The Science Behind Southern California’s Green Streak ‘UFO’

Late Tuesday, California was treated to a rare and confusing sight: A sudden fireball lighting up the night sky with a green flame. There have been over 160 reports of the fireball, according to the American Meteor Society. At eleven seconds into the clip above, you can see it and it looks like it’s straight out of the start of a monster movie, especially as it crashed in the bay, and was visible from San Diego to Bakersfield. But California isn’t being invaded by aliens just yet.

First of all, “fireball” has a precise meaning, in this context. It’s a burning meteor that’s brighter than the planet Venus in the night sky.
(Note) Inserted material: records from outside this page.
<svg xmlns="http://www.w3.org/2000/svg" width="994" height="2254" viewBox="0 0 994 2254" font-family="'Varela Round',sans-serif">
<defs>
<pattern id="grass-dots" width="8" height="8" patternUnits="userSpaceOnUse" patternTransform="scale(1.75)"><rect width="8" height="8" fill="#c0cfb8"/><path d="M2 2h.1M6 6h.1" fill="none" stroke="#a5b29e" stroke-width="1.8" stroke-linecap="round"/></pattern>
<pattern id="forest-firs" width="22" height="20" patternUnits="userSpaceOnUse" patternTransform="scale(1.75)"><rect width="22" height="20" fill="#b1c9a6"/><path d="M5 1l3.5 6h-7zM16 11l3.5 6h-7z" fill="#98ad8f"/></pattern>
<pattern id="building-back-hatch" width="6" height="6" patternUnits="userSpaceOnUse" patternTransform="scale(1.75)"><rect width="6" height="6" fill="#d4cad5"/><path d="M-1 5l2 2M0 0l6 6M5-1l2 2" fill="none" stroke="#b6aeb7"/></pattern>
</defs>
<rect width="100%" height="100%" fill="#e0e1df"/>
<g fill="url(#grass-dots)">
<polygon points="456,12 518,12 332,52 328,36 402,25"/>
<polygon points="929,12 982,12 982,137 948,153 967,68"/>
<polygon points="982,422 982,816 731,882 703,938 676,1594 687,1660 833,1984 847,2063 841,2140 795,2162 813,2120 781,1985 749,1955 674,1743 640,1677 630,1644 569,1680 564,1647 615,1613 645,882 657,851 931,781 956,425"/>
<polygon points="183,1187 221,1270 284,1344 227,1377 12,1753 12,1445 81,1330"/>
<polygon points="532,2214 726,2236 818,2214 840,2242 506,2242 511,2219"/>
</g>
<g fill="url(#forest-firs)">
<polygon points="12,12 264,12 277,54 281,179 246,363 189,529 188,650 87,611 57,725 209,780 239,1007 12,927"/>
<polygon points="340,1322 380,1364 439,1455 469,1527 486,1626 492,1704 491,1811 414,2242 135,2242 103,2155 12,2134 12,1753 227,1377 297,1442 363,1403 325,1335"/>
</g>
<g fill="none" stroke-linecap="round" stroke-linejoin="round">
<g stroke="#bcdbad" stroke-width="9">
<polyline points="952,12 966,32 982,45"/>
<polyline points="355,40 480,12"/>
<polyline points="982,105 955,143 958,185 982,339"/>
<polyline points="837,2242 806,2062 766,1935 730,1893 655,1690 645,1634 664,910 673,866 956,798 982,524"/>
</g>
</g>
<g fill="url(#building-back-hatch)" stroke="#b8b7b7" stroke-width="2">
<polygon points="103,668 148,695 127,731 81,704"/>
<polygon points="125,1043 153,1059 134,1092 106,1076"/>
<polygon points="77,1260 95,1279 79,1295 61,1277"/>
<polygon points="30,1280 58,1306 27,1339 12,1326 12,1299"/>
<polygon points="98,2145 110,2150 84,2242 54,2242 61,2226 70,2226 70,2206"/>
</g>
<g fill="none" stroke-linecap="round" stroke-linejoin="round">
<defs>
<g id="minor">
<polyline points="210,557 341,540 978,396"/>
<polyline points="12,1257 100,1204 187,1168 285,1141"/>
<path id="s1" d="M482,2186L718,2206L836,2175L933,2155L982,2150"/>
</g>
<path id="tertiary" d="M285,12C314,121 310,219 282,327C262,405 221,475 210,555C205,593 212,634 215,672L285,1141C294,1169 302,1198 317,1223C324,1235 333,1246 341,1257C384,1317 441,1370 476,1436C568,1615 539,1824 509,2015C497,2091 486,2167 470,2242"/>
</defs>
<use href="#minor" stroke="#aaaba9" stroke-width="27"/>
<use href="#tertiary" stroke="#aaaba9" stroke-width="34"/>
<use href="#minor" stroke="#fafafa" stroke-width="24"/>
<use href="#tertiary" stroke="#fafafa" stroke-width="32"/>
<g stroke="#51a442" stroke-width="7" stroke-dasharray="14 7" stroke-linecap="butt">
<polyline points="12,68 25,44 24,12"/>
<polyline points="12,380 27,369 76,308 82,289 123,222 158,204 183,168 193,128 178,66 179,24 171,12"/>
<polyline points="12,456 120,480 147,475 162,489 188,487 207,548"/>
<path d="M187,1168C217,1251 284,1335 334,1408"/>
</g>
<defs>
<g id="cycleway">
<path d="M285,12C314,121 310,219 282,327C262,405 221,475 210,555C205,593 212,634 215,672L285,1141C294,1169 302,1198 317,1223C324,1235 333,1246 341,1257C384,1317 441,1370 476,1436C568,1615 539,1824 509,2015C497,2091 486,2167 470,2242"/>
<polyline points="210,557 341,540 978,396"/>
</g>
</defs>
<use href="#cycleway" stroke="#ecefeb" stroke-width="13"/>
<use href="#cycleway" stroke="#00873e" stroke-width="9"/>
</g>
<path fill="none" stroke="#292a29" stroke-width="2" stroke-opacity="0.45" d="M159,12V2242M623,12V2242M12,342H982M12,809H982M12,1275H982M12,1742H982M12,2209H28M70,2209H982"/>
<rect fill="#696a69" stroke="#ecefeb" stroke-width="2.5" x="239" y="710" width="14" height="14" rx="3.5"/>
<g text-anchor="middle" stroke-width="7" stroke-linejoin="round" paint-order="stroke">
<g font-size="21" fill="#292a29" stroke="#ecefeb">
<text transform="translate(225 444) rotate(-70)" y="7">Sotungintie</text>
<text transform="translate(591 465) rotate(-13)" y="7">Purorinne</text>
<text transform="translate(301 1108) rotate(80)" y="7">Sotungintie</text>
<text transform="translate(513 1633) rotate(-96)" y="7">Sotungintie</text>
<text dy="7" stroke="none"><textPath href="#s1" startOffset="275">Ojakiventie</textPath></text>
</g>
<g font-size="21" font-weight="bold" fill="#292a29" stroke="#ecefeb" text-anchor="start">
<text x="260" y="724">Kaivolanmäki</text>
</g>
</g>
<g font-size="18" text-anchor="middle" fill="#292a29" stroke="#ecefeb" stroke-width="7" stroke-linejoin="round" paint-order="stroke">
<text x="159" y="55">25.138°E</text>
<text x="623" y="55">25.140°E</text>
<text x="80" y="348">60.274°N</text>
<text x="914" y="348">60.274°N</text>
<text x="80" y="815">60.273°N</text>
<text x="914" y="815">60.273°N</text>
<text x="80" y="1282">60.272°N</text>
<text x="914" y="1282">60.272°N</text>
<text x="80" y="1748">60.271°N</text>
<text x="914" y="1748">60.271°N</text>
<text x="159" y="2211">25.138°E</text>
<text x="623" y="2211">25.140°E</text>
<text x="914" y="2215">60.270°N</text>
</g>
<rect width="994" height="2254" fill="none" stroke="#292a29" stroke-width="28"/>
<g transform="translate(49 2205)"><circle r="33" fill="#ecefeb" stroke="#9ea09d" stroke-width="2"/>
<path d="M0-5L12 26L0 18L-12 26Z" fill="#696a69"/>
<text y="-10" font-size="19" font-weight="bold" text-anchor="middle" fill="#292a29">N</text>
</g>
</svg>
Every shooting star you see is, in the colloquial sense, a fireball, as the friction of slamming into our atmosphere is so intense, pretty much everything lights on fire. It’s also only unique in the sense that we can see it, with the American Meteor Society estimating there are several thousand each day, just mostly where we don’t see them.

So what about the color? The “scientific” explanation most people are going with on Facebook is “aliens,” but the real answer is that meteors are rocks, and just like rocks on Earth, they’re composed of different elements. Nine elements burn with a green flame, so the color isn’t unusual. What is unusual is that enough of the element vaporized into the atmosphere to burn with a distinct color. Usually a fireball consists mostly of atoms from the surrounding atmosphere. So many people are reporting that it’s green that this meteor likely had a heavy concentration of an element that burns green.

In other words, the aliens are not invading. But thousands of Californians got to see a genuinely rare scientific phenomenon few others are likely to witness in their lifetimes. Which we suppose would also apply to alien visitation, but the meteor has a much lower chance of going horribly wrong.